The test would offers doctors a simple way of accurately identifying the onset of non-alcoholic steatohepatitis (NASH). Early detection of NASH is essential. If allowed to progress, the disease can lead to liver failure. It is hoped that a new and simple blood test will be developed that will result in much faster detection of NASH and will significantly improve detection rates and patient outcomes.
In the United Kingdom, approximately 5% of the population develops the disease, although the NHS estimates as many as one in three people have small amounts of fat in the liver and will develop early stage NASH. In most cases, the condition will not progress past the first stage. However, progression leads to cirrhosis – bumps form on the liver and liver function is severely impaired.

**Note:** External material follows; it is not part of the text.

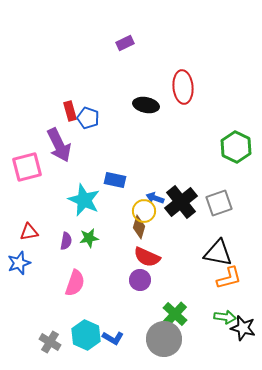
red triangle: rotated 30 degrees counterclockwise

The condition may be suspected if abnormal results are returned from blood liver function tests, although typically an ultrasound is required and a biopsy to confirm the stage of the disease.
While there is no specific medication that can be used to treat the condition, it is possible to prevent deterioration by making lifestyle changes, although for that to happen the condition must first be diagnosed. Unfortunately, as Dr You Zhou – one of the Cardiff University Systems Immunity Research Institute researchers – explained, “Many people with non-alcoholic steatohepatitis do not have symptoms and are not aware they are developing a serious liver problem.” A diagnosis is often only made after a patient is experiencing symptoms of the disease, by which point permanent damage may have been caused to the liver.
A new blood test would offer doctors a quick and easy way to confirm whether a patient has progressed from non-alcoholic fatty liver disease to non-alcoholic steatohepatitis. This would allow the patient to rapidly start an appropriate treatment program and halt the progression of the disease.
The new method of detection is still undergoing testing. The researchers expect to be able to develop a simple blood test for non-alcoholic for liver disease that can be used by clinicians.